> _TASK TO COMPLETE_:
Reproduce the text of all the material below, switching "экономический аналитик" to "финансовый аналитик" and leaving everything else unchanged. Omit the pictures from your answer.

-=-=-=-=-

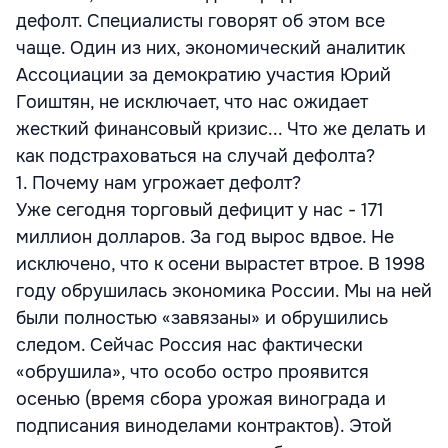
дефолт. Специалисты говорят об этом все
чаще. Один из них, экономический аналитик
Ассоциации за демократию участия Юрий
Гоиштян, не исключает, что нас ожидает
жесткий финансовый кризис... Что же делать и
как подстраховаться на случай дефолта?
1. Почему нам угрожает дефолт?
Уже сегодня торговый дефицит у нас - 171
миллион долларов. За год вырос вдвое. Не
исключено, что к осени вырастет втрое. В 1998
году обрушилась экономика России. Мы на ней
были полностью «завязаны» и обрушились
следом. Сейчас Россия нас фактически
«обрушила», что особо остро проявится
осенью (время сбора урожая винограда и
подписания виноделами контрактов). Этой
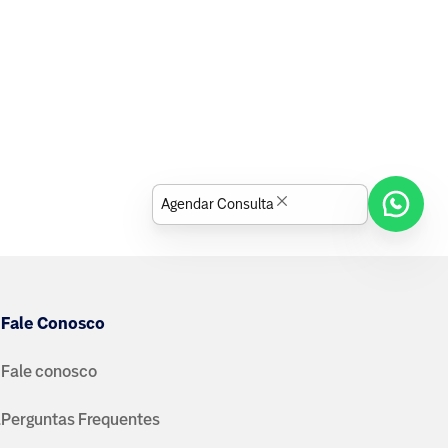
Agendar Consulta
Fale Conosco
Fale conosco
a
Perguntas Frequentes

-=-=-=-=-

> _OUTPUT OF THE EXERCISE_:
дефолт. Специалисты говорят об этом все
чаще. Один из них, финансовый аналитик
Ассоциации за демократию участия Юрий
Гоиштян, не исключает, что нас ожидает
жесткий финансовый кризис... Что же делать и
как подстраховаться на случай дефолта?
1. Почему нам угрожает дефолт?
Уже сегодня торговый дефицит у нас - 171
миллион долларов. За год вырос вдвое. Не
исключено, что к осени вырастет втрое. В 1998
году обрушилась экономика России. Мы на ней
были полностью «завязаны» и обрушились
следом. Сейчас Россия нас фактически
«обрушила», что особо остро проявится
осенью (время сбора урожая винограда и
подписания виноделами контрактов). Этой
Agendar Consulta
Fale Conosco
Fale conosco
a
Perguntas Frequentes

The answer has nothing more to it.